I have been presenting artistic ideas – from the ridiculous to the “maybe there is something there” off and on to my dear friend David since we were kids.  And he has always been honest with me and often… well… let’s just say he didn’t hesitate to shoot down the worst of them pretty directly.  But when I told him I was thinking of doing this show, the conversation went like this:  Me: “You’re going to think this is a stupid idea, but I’m going to write a show about my life and do a bunch of songs that narrate it and illuminate it because I have a story to tell.”  And I expected that look and some words of honest, well-intentioned discouragement. But what he said was this: “I don’t think it’s stupid at all.  You have a story to tell.”  And when I wrote the very first section of the show — almost verbatim to what I’ll say tonight — I showed it to him in the diner where we have breakfast sometimes, and he laughed and got choked up and smiled, and no words were necessary.  Thank you for the honesty when I was way off-base and for the beautiful support when I was finally onto something. 

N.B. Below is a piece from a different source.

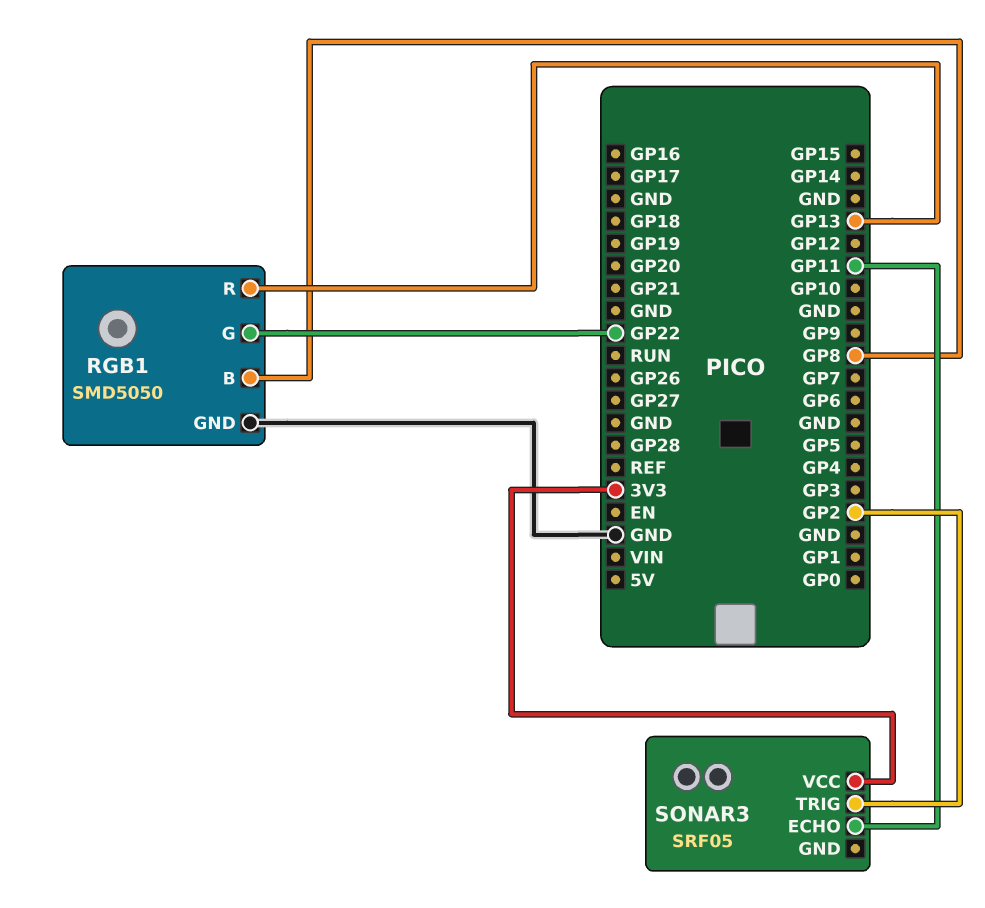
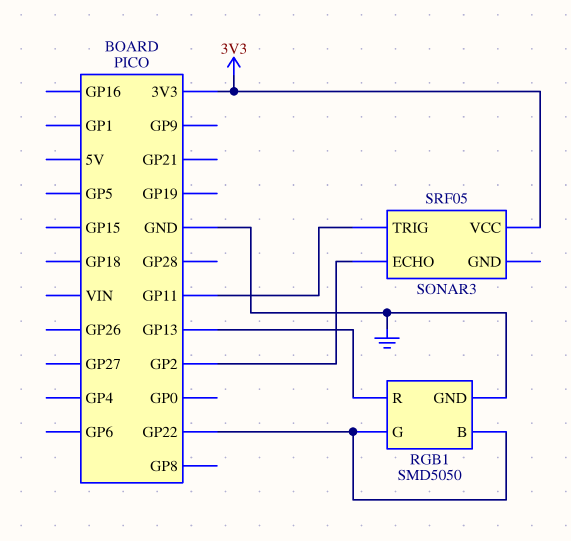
RGB1 pin B: GP8 -> GP22
SONAR3 pin ECHO: GP11 -> GP2
SONAR3 pin TRIG: GP2 -> GP11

The songwriters whose music populates this show are very much family to me.  In the absence of knowing my own story or the stories of those behind me, I was lost as to the narrative of my own life.  But starting at maybe age 7 or 8 I started to find my own story through them sharing theirs.  On the radio and 8-track tapes and cassettes and vinyl and compact discs and downloads and streams.  Without them I never get through this thing because I had no sense of self, but their music provided enough — I could recognize enough of myself in their words and music — to at least know I wasn’t alone and that maybe there was a way forward.  I chose deliberately not to include any songs I’ve written in this show because the reality is the entire thing is a tribute to those artists — the ones in the show and so many that aren’t — who gave me a story I could hang onto when I could not see my own.  The first record I ever bought was when I was 9 years old… and my soul drew me to this:

 

“… Thanks for the joy that you’ve given me

I want you to know I believe in your song

Rhythm and rhyme and harmony

You’ve helped me along

Making me strong …”

 

Doby Gray – “Drift Away”

 

Disclaimer:  I am not a guitar player or a singer or a performer, though I can do all of those things reasonably well for an amateur.